L’ostéoporose est favorisée par le diabète et le risque de fracture de fragilité s’en trouve accru, notamment quand le contrôle glycémique est médiocre. Les mécanismes qui sous-tendent cette association sont imparfaitement connus. Parmi les antidiabétiques oraux, il en est un qui pourrait atténuer ce risque : il s’agit de la metformine qui, depuis quelques années, retrouve une seconde jeunesse au travers d’effets bénéfiques plus ou moins confirmés et qu’on ne lui connaissait pas lors sa mise sur le marché en 1959.

Il est vrai que ce médicament est capable in vitro d’activer l’ostéogenèse et des études expérimentales menées sur des modèles animaux ont abouti à des résultats qui vont dans le même sens. Chez l’homme, un tel bénéfice est concevable si l’on en croit quelques études rétrospectives qui indiquent que cette piste mérite d’être explorée.

C’est ce qui a été fait dans cette étude de type cas-témoins qui repose sur une vaste base de données taïwanaise, la Taiwan's National Health Insurance database. Au total, parmi les 29 222 patients atteints d’un diabète de type 2 inclus, la moitié avait été traitée par la metformine, alors que les autres participants n’avaient jamais reçu un tel traitement. Dans tous les cas, le diabète avait été diagnostiqué entre 1999 et 2005 et, à l’état basal, il n’existait ni antécédent de fracture, ni argument en faveur d’une ostéoporose.

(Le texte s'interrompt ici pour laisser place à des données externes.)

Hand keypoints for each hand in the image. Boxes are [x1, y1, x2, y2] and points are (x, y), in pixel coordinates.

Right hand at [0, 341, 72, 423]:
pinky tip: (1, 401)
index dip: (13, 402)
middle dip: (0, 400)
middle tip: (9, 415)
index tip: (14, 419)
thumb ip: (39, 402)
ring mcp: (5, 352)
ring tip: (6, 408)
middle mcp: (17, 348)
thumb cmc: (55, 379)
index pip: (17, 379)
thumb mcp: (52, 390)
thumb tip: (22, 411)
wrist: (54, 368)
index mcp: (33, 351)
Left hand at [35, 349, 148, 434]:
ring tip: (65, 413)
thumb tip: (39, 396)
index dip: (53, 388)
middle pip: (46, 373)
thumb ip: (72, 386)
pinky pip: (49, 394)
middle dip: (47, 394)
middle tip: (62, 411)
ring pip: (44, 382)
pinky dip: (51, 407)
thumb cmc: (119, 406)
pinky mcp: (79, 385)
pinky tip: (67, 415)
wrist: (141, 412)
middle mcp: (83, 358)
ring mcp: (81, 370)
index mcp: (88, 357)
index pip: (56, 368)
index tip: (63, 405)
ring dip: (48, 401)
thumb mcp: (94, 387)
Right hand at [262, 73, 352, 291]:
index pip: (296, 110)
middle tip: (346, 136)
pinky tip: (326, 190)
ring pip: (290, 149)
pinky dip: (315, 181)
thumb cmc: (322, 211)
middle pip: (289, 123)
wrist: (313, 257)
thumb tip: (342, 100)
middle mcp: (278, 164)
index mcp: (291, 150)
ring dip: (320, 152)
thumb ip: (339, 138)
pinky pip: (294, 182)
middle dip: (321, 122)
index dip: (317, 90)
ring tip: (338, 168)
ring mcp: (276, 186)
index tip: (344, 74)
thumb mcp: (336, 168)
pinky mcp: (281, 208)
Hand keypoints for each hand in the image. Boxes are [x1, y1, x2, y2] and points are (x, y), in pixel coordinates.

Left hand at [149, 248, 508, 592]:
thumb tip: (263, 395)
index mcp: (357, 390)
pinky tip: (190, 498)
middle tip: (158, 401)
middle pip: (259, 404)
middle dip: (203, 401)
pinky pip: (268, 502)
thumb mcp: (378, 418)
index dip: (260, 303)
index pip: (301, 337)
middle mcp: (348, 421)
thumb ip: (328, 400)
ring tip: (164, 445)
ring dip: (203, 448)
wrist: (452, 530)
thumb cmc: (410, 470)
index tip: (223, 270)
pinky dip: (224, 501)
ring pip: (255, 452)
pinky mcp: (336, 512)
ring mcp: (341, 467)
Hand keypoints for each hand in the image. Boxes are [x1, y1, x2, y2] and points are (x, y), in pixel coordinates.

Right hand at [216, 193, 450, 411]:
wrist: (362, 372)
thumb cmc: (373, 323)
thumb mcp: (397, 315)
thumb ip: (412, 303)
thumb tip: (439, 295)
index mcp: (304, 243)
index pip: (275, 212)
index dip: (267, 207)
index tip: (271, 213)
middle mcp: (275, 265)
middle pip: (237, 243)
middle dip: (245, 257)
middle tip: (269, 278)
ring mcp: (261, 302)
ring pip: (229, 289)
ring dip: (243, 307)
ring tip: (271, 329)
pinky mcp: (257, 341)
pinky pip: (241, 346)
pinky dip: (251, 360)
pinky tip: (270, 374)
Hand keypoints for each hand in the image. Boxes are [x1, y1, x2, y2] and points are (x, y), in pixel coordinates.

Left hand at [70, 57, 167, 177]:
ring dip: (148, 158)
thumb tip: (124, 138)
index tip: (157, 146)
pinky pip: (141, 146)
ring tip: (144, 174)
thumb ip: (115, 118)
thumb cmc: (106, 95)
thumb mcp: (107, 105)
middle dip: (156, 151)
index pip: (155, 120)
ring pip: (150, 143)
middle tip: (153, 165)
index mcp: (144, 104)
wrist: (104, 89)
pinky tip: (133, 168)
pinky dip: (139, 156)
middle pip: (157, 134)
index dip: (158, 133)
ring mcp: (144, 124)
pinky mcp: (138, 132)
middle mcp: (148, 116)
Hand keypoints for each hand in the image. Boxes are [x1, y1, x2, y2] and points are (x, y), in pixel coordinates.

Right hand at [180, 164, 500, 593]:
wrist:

Diminution du risque d’ostéoporose ou de tassements vertébraux de 30 à 40 %

Au cours du suivi, débuté le 1er janvier 2006, ont été dénombrés 1 757 cas de tassements vertébraux ou d’ostéoporose confirmée par ostéodensitométrie chez les patients non exposés à la metformine (suivi médian 5,0 années) versus 1 143 chez les patients exposés (suivi médian 5,3 années). Dans deux tiers des cas, il s’agissait d’une ostéoporose non compliquée de tassements vertébraux tandis que le dernier tiers souffrait de cette complication.

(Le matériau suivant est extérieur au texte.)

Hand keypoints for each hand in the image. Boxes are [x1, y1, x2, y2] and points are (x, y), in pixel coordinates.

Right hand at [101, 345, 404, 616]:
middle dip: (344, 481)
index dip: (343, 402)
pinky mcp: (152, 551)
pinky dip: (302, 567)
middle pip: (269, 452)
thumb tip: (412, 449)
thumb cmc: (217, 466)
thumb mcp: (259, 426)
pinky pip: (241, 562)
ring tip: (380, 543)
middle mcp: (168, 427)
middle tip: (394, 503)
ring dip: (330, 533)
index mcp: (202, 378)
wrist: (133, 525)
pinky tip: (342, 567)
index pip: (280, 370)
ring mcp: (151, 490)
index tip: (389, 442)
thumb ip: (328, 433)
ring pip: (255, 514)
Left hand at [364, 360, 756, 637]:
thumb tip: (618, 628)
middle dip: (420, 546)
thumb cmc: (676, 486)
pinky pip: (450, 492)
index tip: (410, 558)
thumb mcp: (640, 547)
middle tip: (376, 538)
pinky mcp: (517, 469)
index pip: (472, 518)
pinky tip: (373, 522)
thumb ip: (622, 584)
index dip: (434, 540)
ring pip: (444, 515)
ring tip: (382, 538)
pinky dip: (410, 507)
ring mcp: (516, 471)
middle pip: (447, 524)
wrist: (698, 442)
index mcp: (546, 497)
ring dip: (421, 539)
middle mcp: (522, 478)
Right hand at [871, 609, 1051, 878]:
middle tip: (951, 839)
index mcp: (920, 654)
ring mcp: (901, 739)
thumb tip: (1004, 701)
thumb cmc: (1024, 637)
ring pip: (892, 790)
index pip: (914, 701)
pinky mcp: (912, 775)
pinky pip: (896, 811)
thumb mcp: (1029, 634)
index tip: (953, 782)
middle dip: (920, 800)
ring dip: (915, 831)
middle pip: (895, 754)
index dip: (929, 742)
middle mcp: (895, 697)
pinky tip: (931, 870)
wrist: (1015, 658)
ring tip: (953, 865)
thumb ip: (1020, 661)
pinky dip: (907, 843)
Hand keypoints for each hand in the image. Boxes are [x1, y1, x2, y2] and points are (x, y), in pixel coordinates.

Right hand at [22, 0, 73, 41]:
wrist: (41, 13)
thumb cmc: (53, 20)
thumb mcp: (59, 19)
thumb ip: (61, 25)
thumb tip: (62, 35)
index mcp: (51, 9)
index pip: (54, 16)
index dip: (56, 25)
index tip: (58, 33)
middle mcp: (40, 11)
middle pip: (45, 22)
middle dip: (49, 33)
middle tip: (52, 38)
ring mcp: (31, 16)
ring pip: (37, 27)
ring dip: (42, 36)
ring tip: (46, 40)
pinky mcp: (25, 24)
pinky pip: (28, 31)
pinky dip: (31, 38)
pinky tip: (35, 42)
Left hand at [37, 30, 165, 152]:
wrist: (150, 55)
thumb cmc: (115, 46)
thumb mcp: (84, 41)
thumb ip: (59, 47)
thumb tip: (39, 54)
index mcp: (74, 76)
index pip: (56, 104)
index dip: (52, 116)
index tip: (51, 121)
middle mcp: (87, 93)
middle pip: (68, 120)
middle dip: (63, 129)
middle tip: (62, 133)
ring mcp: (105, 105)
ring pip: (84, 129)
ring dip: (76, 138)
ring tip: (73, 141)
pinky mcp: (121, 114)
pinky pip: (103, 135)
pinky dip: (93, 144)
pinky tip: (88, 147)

Les taux d’incidence d’ostéoporose, pour 100 000 sujets-années, ont été respectivement estimés à 2 870,97 sans metformine et 1 713,20 avec metformine, ce qui se traduit en analyse multivariée par un hazard ratio de 0,592 (intervalle de confiance à 95 % : 0,550-0,638). Une relation de type dose-effet s’est dessinée pour les patients des deux sexes, les traitements d’une durée de plus de 2 années conduisant à des valeurs plus faibles du HR.

Cet effet diminue cependant avec l’âge, tout en restant significatif chez les patients d’âge ≥ 80 ans.

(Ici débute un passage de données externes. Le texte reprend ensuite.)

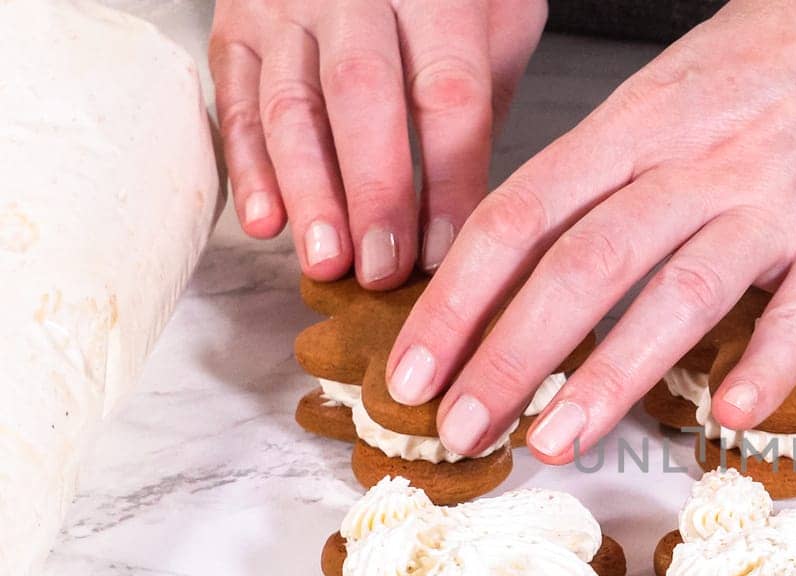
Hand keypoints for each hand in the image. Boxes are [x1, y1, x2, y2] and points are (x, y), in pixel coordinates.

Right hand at [209, 0, 545, 286]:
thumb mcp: (499, 17)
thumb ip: (488, 96)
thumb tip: (471, 209)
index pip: (446, 91)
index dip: (448, 179)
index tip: (449, 252)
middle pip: (362, 95)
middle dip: (372, 192)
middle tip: (383, 269)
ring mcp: (285, 5)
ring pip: (290, 104)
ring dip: (308, 193)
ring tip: (327, 262)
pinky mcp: (235, 26)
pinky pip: (235, 102)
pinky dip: (248, 169)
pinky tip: (267, 224)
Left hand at [385, 0, 795, 462]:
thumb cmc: (790, 58)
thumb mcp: (675, 88)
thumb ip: (606, 164)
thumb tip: (525, 246)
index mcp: (638, 123)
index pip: (520, 215)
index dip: (457, 300)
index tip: (413, 369)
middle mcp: (696, 163)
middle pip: (581, 265)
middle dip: (506, 355)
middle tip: (458, 430)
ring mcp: (775, 202)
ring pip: (677, 295)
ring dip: (607, 377)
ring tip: (553, 442)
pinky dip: (766, 369)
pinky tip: (729, 419)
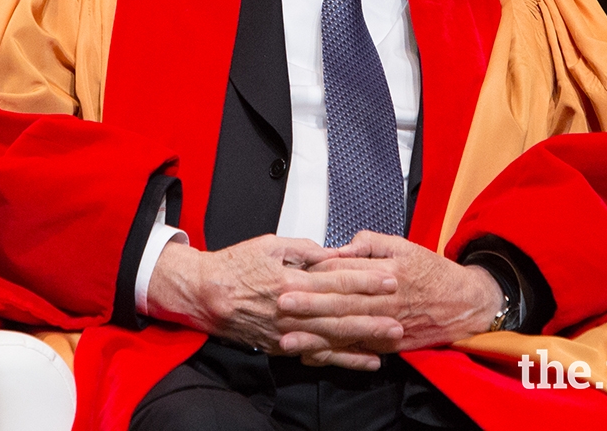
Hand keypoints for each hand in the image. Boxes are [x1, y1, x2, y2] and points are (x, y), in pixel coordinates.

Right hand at [146, 235, 400, 370]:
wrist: (206, 294)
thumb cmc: (235, 265)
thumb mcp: (269, 245)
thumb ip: (303, 249)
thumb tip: (332, 253)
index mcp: (290, 280)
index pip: (335, 280)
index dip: (364, 279)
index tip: (388, 277)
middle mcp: (292, 309)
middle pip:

Diverses analyses de sensibilité ont révélé que l’exposition à la metformine réduisait le risque d’ostéoporose ou de tassements vertébraux de 30 à 40 %. Aucune association de ce type n’a été mise en évidence avec les autres antidiabétiques mais des interactions significatives ont impliqué la metformine et les médicaments suivants : insuline, sulfonylurées et pioglitazone.

Cette étude rétrospective ne saurait suffire pour attribuer des vertus anti-ostéoporotiques à la metformine. L’hypothèse mérite qu’on s’y arrête, compte tenu des propriétés biologiques de cet antidiabétique oral qui in vitro comme in vivo (chez l’animal) est capable de favoriser l’ostéogenèse en activant notamment la production des ostéoblastes. D’autres mécanismes d’action qui mettent en jeu le remodelage osseux sont par ailleurs du ressort de la metformine.

Dr Joseph Miller

Référence
Tseng C-H et coll. : Metformin use is associated with a lower risk of osteoporosis/vertebral fracture in Taiwanese patients with type 2 diabetes mellitus. Eur J Endocrinol. 2021;184(2):299-310. doi: 10.1530/EJE-20-0507.